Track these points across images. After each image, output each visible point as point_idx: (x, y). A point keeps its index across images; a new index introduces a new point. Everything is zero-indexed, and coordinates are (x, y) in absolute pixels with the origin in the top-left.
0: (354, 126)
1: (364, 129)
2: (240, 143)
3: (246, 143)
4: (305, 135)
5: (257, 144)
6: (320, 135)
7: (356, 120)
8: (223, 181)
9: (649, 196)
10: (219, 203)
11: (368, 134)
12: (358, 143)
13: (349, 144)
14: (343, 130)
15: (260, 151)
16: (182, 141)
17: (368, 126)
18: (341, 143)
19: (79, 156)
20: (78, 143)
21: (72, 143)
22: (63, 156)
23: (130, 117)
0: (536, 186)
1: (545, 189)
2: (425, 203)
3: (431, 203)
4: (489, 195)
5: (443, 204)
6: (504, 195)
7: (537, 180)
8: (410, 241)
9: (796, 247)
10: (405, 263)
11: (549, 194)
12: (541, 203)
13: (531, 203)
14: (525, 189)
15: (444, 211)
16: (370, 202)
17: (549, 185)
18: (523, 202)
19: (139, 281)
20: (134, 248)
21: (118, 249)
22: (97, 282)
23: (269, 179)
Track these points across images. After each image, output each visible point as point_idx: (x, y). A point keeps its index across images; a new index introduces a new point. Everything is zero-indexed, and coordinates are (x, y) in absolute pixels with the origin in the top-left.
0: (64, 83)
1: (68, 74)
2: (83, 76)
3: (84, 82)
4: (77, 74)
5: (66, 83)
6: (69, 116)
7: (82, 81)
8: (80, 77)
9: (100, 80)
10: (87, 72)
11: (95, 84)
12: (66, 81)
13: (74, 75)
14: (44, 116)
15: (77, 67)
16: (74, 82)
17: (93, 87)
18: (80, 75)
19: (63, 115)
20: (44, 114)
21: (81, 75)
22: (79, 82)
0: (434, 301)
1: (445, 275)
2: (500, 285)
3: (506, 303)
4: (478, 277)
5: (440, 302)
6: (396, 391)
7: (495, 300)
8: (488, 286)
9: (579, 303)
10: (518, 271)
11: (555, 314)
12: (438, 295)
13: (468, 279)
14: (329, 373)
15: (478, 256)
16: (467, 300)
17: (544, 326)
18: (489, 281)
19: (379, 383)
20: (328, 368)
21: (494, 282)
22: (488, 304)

## Required work
Going down the listing above, begin printing at the line with "13: (74, 75)" and finish with the line with "21: (81, 75)", exactly as they appear.

## Task answer
13: (74, 75)
14: (44, 116)
15: (77, 67)
16: (74, 82)
17: (93, 87)
18: (80, 75)
19: (63, 115)
20: (44, 114)
21: (81, 75)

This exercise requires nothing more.